Tuesday, February 12, 2008

Ideological Purity: More Republican than Democrat?

MSNBC's Rachel Madow drew a interesting distinction between Republican in-fighting and Democratic in-fighting during tonight's election coverage. She argued that Democrats do not challenge the ideological purity of their opponents in the Party like Republicans challenge the conservativeness of their GOP opponents. Hillary Clinton said something similar the other day during a video-taped Politico interview: she was asked whether she wanted to criticize Barack Obama for being rated as one of the most liberal Senators; she brushed aside the question, saying that she would leave those kinds of attacks to the Republicans because it is one of their "talking points," and she argued that her fellow Senator should be judged on the positions he takes.

I do not know whether I agree that Democrats do not question one another's ideological purity like Republicans, although I will admit it seems a strong and intriguing argument. Is there a certain pragmatism among Dems that trumps liberal litmus tests?


  1. Hillary has attacked Obama's commitment to choice as well as his health care plan pretty vigorously, and Paul Krugman has been spewing anti-Obama vitriol to the point where you'd think Obama was a Republican. But even these things pale in comparison to the wrath unleashed by Rush Limbaugh, Laura Ingraham, Ann Coulter, and the dittohead community with regard to John McCain. I think one of the narratives that doesn't get enough mainstream media play is that much of the conservative wrath actually hinges on the courts. McCain is hated precisely because he's viewed as risky on judicial appointments. Remember the last time Republicans were so outraged? Her name was Harriet Miers.

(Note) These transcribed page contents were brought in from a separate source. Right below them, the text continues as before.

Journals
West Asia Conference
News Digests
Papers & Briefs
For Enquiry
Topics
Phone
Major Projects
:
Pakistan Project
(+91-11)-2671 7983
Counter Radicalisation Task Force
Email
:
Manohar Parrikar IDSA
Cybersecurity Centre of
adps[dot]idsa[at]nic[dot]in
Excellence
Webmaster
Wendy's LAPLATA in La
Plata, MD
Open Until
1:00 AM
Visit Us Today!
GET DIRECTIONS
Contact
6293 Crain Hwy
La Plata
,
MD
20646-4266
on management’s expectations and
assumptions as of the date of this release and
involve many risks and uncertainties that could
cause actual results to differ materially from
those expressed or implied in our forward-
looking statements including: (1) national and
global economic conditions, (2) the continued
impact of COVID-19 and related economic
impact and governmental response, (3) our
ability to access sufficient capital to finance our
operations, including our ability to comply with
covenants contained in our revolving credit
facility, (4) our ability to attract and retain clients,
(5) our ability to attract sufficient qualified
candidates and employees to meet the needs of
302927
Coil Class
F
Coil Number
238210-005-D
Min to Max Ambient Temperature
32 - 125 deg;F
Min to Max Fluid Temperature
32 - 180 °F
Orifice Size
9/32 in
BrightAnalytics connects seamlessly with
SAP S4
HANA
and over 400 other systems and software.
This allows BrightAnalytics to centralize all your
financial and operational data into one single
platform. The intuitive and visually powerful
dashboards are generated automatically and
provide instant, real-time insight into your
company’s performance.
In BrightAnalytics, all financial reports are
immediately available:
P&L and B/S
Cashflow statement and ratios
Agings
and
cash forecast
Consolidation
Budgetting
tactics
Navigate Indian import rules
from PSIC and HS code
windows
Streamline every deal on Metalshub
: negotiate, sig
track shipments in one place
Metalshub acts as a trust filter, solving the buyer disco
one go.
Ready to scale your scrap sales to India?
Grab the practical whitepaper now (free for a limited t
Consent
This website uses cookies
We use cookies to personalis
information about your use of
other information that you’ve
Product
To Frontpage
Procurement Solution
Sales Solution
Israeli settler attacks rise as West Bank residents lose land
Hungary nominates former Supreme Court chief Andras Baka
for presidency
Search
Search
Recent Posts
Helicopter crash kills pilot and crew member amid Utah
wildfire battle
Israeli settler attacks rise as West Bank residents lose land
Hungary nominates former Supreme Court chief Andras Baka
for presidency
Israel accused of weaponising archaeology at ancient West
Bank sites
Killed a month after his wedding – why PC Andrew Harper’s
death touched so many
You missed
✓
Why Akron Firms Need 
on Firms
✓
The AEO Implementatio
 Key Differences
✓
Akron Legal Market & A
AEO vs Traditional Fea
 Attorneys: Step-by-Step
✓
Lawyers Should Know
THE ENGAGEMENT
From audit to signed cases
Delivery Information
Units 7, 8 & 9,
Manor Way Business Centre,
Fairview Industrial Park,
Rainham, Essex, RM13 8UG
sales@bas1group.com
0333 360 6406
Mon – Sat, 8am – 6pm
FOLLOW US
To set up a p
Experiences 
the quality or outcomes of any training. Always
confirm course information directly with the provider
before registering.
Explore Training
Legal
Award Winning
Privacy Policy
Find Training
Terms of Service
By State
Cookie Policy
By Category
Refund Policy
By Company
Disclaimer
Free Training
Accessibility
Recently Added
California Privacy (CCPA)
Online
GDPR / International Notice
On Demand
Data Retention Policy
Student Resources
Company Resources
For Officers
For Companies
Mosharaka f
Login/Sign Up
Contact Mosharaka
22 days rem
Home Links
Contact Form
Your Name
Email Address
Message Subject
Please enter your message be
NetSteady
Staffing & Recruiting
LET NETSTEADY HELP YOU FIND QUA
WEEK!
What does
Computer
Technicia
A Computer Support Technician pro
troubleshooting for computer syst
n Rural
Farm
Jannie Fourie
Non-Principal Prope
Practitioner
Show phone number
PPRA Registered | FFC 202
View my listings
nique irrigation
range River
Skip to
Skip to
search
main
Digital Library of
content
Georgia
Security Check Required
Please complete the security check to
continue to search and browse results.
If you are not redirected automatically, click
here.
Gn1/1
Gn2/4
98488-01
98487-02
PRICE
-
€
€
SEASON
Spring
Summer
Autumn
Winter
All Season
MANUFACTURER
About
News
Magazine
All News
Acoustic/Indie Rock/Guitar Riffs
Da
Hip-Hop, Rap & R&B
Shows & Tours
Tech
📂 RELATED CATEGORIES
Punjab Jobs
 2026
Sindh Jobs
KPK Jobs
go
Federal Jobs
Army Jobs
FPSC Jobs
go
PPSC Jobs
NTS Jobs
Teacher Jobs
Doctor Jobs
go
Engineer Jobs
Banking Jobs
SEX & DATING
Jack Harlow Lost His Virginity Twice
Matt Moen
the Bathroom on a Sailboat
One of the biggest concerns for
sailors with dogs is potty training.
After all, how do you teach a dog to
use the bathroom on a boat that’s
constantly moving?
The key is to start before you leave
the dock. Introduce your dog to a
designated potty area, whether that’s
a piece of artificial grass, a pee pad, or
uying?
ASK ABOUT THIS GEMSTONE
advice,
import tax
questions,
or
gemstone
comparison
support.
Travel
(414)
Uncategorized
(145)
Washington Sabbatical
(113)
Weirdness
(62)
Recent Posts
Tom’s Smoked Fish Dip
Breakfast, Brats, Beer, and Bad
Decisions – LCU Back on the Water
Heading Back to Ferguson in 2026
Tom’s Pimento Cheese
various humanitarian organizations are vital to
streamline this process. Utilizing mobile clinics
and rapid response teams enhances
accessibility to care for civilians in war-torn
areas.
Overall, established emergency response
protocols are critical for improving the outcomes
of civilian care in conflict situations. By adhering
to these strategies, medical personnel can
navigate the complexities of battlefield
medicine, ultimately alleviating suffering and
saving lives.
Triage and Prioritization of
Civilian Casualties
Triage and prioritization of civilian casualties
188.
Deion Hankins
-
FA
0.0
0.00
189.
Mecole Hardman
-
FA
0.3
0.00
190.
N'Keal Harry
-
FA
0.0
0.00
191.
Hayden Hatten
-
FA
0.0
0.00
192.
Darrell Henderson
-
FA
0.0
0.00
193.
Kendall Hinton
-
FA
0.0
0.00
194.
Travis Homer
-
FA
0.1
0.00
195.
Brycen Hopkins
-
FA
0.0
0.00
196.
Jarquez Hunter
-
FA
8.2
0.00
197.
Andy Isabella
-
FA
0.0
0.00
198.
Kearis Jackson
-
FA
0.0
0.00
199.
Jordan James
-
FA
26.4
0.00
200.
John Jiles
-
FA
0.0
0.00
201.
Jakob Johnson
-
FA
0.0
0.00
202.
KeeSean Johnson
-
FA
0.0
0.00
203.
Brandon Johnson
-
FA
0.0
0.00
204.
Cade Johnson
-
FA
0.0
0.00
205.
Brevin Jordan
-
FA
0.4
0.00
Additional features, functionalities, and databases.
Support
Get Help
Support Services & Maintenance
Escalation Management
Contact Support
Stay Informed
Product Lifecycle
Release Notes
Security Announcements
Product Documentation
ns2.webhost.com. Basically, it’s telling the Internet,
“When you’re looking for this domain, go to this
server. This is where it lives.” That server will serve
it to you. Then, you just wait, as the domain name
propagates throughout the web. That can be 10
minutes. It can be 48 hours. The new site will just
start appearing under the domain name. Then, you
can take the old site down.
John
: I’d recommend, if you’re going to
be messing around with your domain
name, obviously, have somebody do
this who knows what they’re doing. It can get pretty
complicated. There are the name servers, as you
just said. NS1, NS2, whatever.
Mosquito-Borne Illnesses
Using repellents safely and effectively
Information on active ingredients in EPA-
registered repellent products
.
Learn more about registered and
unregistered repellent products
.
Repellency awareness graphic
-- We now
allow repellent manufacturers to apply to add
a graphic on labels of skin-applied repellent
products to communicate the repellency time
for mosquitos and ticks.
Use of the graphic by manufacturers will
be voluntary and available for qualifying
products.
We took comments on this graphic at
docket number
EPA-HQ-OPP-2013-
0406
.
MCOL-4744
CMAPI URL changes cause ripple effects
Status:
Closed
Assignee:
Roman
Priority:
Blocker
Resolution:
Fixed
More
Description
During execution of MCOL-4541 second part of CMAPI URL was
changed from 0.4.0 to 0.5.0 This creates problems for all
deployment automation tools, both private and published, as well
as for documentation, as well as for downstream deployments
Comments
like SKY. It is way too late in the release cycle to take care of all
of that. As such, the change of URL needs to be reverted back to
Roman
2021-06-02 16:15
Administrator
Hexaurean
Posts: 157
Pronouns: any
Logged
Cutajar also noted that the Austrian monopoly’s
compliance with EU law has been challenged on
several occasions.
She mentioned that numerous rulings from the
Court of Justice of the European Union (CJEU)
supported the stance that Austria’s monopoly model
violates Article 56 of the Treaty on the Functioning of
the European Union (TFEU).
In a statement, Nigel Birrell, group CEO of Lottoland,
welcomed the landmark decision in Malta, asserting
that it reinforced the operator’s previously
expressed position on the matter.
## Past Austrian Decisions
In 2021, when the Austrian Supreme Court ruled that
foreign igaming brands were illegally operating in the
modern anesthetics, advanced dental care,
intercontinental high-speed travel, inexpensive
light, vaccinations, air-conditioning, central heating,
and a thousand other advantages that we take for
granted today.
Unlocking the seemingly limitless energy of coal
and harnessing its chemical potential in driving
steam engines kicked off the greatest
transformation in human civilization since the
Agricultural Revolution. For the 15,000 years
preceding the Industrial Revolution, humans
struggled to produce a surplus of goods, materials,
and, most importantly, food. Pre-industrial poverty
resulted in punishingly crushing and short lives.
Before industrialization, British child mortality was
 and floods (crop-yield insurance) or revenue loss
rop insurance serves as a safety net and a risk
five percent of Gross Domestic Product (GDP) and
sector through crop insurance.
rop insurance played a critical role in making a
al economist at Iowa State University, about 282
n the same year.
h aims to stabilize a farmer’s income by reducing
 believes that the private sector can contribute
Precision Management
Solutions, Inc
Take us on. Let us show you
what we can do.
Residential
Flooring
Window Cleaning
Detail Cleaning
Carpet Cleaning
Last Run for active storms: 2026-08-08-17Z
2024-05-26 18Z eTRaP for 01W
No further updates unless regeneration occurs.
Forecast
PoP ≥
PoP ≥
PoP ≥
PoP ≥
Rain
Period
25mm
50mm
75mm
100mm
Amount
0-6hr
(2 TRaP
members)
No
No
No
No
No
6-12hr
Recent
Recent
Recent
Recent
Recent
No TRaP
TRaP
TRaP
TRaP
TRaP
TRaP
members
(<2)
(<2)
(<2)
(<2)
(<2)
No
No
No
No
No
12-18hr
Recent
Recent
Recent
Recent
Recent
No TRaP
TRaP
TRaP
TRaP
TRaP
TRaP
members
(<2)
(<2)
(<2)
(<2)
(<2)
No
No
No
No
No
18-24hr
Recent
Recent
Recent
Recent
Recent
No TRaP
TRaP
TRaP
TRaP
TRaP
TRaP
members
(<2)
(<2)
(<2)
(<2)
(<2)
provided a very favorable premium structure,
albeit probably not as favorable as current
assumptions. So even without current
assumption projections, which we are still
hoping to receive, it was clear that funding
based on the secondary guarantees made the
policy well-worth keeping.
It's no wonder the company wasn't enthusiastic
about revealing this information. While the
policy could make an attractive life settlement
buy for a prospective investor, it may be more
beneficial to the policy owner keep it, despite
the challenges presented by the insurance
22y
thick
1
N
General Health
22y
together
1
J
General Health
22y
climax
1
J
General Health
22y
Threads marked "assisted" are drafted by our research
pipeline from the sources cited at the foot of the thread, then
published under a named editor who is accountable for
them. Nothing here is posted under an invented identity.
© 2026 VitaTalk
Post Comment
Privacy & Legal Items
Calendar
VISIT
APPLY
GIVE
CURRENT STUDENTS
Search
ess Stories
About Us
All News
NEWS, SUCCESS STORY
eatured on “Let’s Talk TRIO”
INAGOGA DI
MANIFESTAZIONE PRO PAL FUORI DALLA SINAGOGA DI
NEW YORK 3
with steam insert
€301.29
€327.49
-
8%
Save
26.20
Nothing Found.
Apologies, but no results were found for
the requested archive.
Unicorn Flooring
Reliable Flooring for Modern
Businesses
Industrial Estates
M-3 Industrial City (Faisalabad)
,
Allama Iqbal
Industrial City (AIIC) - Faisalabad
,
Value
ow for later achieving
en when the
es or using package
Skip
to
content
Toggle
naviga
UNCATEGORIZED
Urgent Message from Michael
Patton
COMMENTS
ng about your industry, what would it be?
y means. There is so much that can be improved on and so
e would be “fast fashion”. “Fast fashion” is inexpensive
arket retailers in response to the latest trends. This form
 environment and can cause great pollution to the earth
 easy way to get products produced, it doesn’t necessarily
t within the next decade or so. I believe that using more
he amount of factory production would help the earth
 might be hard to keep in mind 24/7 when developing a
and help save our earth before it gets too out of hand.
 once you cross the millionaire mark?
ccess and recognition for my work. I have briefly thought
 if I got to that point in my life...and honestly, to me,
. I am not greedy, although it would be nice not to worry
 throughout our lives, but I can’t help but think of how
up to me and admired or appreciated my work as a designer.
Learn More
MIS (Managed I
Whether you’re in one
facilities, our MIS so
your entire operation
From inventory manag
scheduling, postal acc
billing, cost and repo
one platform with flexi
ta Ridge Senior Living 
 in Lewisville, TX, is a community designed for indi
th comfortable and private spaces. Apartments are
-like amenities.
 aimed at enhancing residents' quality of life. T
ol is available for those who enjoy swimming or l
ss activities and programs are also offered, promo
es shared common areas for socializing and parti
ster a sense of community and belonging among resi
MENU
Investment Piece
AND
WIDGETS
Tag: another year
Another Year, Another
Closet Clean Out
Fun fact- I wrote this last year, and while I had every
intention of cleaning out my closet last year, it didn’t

  2. Well, if we don't, maybe we should. Then we might not have 20 DINOs crossing party lines to vote for retroactive immunity for Big Telecomm. Another big fat wet kiss for the Bush Administration, because it means whatever law-breaking Bush authorized is now, retroactively, legal.

    In essence: if the president does it, it's not illegal.

    This isn't a Democratic principle, it's a Republican one. Shame on the DINOs who voted for it.